On this date in 1959, 36 year old Solly Hemus entered the game in the 8th inning as a pinch-hitter for shortstop Alex Grammas. The St Louis Cardinals, playing at home, entered the 8th down 3-1 to the Cincinnati Reds. With two out, George Crowe doubled home Ken Boyer, reducing the Reds' margin to one, and Solly came to the plate with Crowe on second and a chance to even the score. Instead, he hit a weak grounder to shortstop Eddie Kasko who made the easy throw to first, ending the inning. It was Solly's last appearance as a player in a major league game.
My first memory of collecting baseball cards was of the most frequent cards being those of Phillies shortstop Granny Hamner and Solly Hemus of the Cards, so this must have been 1959, or possibly 1958 (when Hemus was also with the Phillies). It was always a disappointment getting Granny or Solly because I wanted the big sluggers and top pitchers who were rarities in the card sets we purchased, although a stick of gum came with each pack!
Solomon Joseph Hemus was a shortstop, second baseman, and pinch hitter, who came up to the Cards in 1949, after spending four years during WW2 as an ordnance loader on aircraft carriers, playing with the Birds until traded to the Phillies during the 1956 season and returning to St Louis before the 1959 season.
Born in Phoenix in 1923, Solly's SABR biography starts with this description:
Pepper pot. Bulldog. Firebrand. Scrapper. Solly Hemus answered to all those descriptions in 11 years as a major-league player and 2½ as a manager.

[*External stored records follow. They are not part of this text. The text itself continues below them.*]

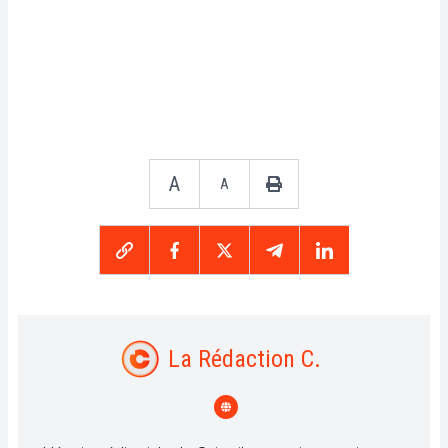
A
A
La Rédaction C.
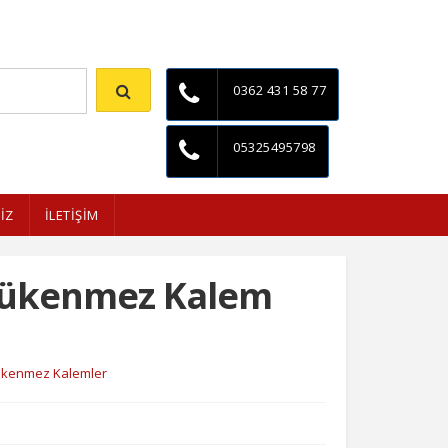
İletişim
0362 431 58 77
05325495798
İZ
İLETİŞİM
Tükenmez Kalem
ükenmez Kalemler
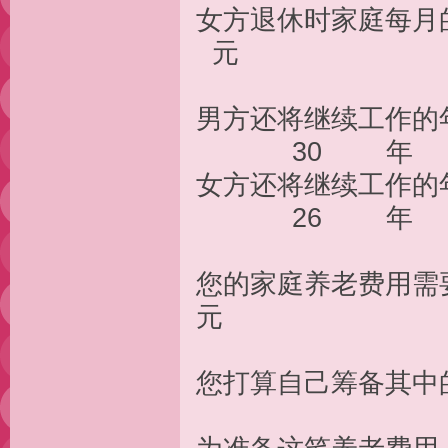
女方退休时家
元
男方还将继续工
30 年
女方还将继续工
26 年
您的家庭养老
元
您打算自己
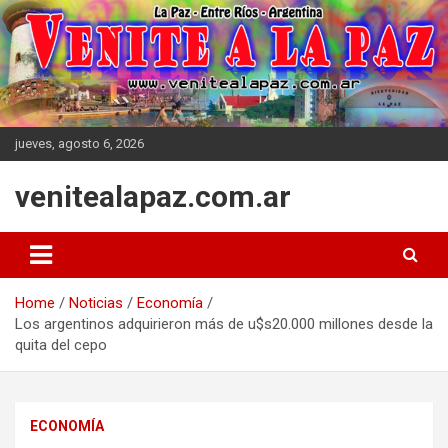
Skip
to
content
jueves, agosto 6, 2026
venitealapaz.com.ar
Home
Noticias
Economía
Los argentinos adquirieron más de u$s20.000 millones desde la
quita del cepo
ECONOMÍA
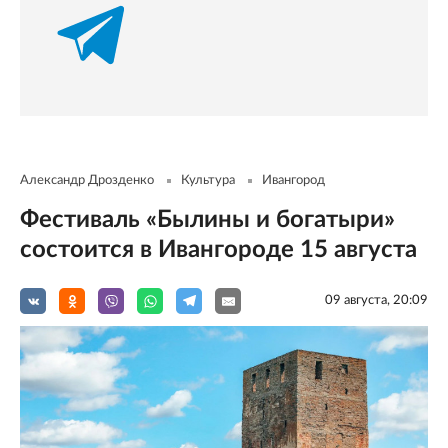
Александр Дрозденко
Культура
Ивангород
Фестиваль «Былины и богатыри»
состоится в Ивангороде 15 августа
09 августа, 20:09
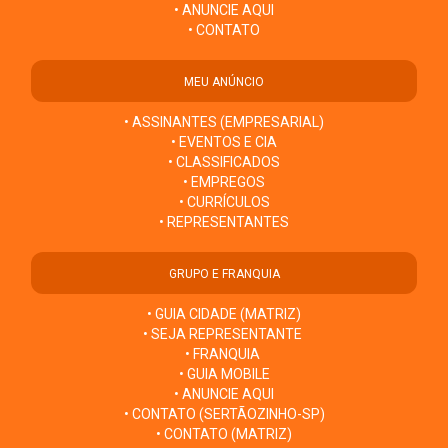
• ANUNCIE AQUI
• CONTATO
MEU ANÚNCIO
• ASSINANTES (EMPRESARIAL)
• EVENTOS E CIA
• CLASSIFICADOS
• EMPREGOS
• CURRÍCULOS
• REPRESENTANTES
GRUPO E FRANQUIA
• GUIA CIDADE (MATRIZ)
• SEJA REPRESENTANTE
• FRANQUIA
• GUIA MOBILE
• ANUNCIE AQUI
• CONTATO (SERTÃOZINHO-SP)
• CONTATO (MATRIZ)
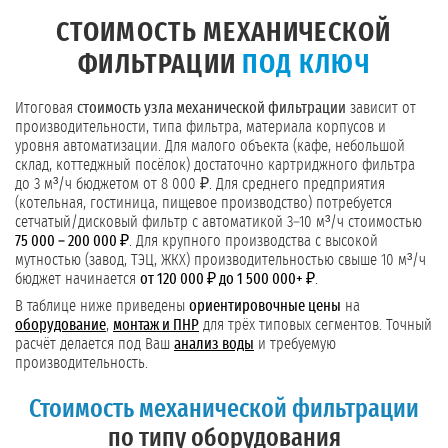
СТОИМОСТЬ МЕХАНИЧЕСКОЙ
ФИЛЬТРАЦИИ
ПОД КЛЮЧ
Итоговая
стоимость узла механической фильтрации
зависит от
производительности, типа фильтра, материала корпусов и
уровня автоматизации. Для малого объекта (кафе, небольшой
склад, коттеджный посёлок) достаточно картриджного фильтра
до 3 м³/ч бюджетом от 8 000 ₽. Для среднего предприятия
(котельная, гостиница, пищевое производство) потребуется
сетчатый/дисковый фильтр с автоматикой 3–10 м³/ч стоимостью
75 000 – 200 000 ₽
. Для крупного производства с высокой
мутностью (завод, ТЭЦ, ЖКХ) производительностью свыше 10 м³/ч
бюджет начинается
от 120 000 ₽ до 1 500 000+ ₽
.
В таблице ниже приведены
ориентировочные цены
на
оборудование
,
монтаж и ПНР
для трёх типовых сегментов. Точный
расчёт делается под Ваш
анализ воды
и требуемую
производительность.
Стоимость механической фильтрации
по типу оборудования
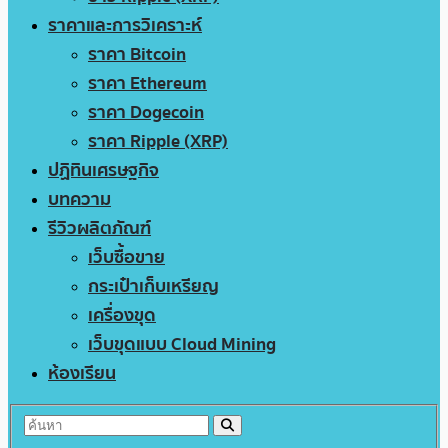
ราคาและการวิเคราะห์
ราคา Bitcoin
ราคา Ethereum
ราคา Dogecoin
ราคา Ripple (XRP)
ปฏิทินเศรษฐกิจ
บทความ
รีวิวผลิตภัณฑ์
เว็บซื้อขาย
กระเป๋าเก็บเหรียญ
เครื่องขุด
เว็บขุดแบบ Cloud Mining
ห้องเรียน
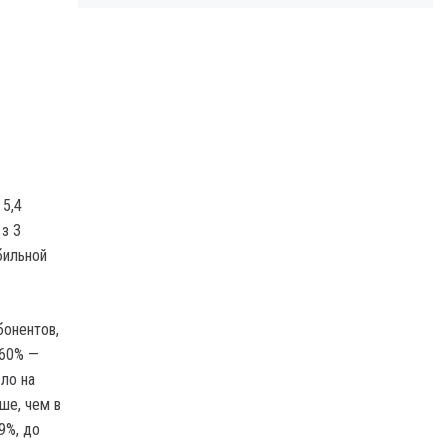
 5,4
 з 3
бильной
бонентов,
 60% —
ло на
ше, чем в
9%, до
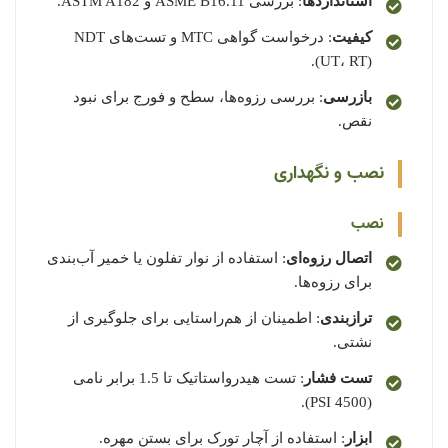
استانداردها
: بررسی ASME B16.11 و ASTM A182.
کیفیت
: درخواست گواهی MTC و تست‌های NDT
(UT، RT).
بازرسی
: بررسی رزوه‌ها، سطح و فورج برای نبود
نقص.
نصب و نگهداری
نصب
اتصال رزوه‌ای
: استفاده از نوار تفلون یا خمیر آب‌بندی
برای رزوه‌ها.
ترازبندی
: اطمینان از هم‌راستایی برای جلوگیری از
نشتی.
تست فشار
: تست هیدرواستاتیک تا 1.5 برابر نامی
(4500 PSI).
ابزار
: استفاده از آچار تورک برای بستن مهره.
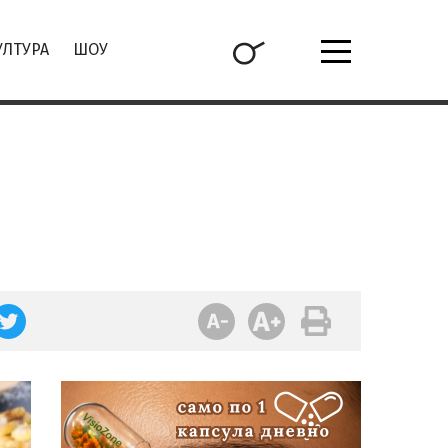
УЛТУРА
ШОУ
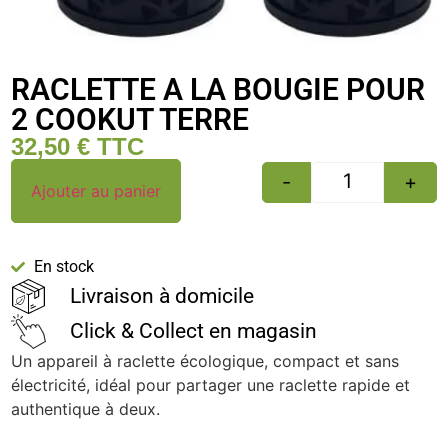
RACLETTE A LA BOUGIE POUR
2 COOKUT TERRE
32,50
€
TTC
-
+
Ajouter au panier
En stock
Livraison à domicile
Click & Collect en magasin
Un appareil à raclette écologique, compact et sans
électricité, idéal pour partager une raclette rapide et
authentique à deux.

It goes on to quote Cards GM Bing Devine, “Solly was a hell-bent-for-leather, fiery ballplayer with limited talent.”
Hemus was considered a weak defensive infielder. That description is consistent across the board from the observers reported in the SABR biography. However, it raises an interesting question about the newer baseball metrics, because from 1951 through 1953, Hemus is rated by Baseball-Reference as the fourth, first, and sixth rated defensive player in the National League according to Wins Above Replacement (WAR). Defensive performance is notoriously difficult to quantify and I think it more likely this is a problem with WAR than with contemporary observers.
Solly is also rated by WAR as a top ten offensive player in 1952 and 1953, even though his conventional stats (HR/RBI/Avg) don't look too impressive (15/52/.268 and 14/61/.279). However, he drew a lot of walks, something no one was paying a lot of attention to at the time, finishing 4th and 5th in the league, making him 6th and 3rd in on-base percentage (another stat no one used at the time). His effectiveness as a hitter also explains his extended career as a pinch hitter after he stopped being a regular after the '53 season.
According to the SABR biography, Solly was also a racist, something that became apparent in his 2 1/2 tenure as Cardinals manager which began with the 1959 season. The Cards were one of the last National League teams to integrate and two young black players, Curt Flood and Bob Gibson, began their careers under Hemus. Both grew to despise their manager for his remarks and treatment; Gibson about to quit baseball because of it until coach Harry Walker persuaded him to stay. Years later Hemus apologized to both players but the damage had been done. The SABR bio concludes with this:
Late in his life he told author David Halberstam that he had grown up and started in baseball in an era when ethnic insults were common, and had failed to keep up with changing times. He always thought of himself as the underdog: “If you can’t hit, you can’t run, and you can’t throw, you’ve got to holler at them.”
Hemus prospered in his post-baseball career and lived until he was 94, passing in 2017.
You’re going to need a new entry for Raffy’s last game. At least in the scarlet Sox.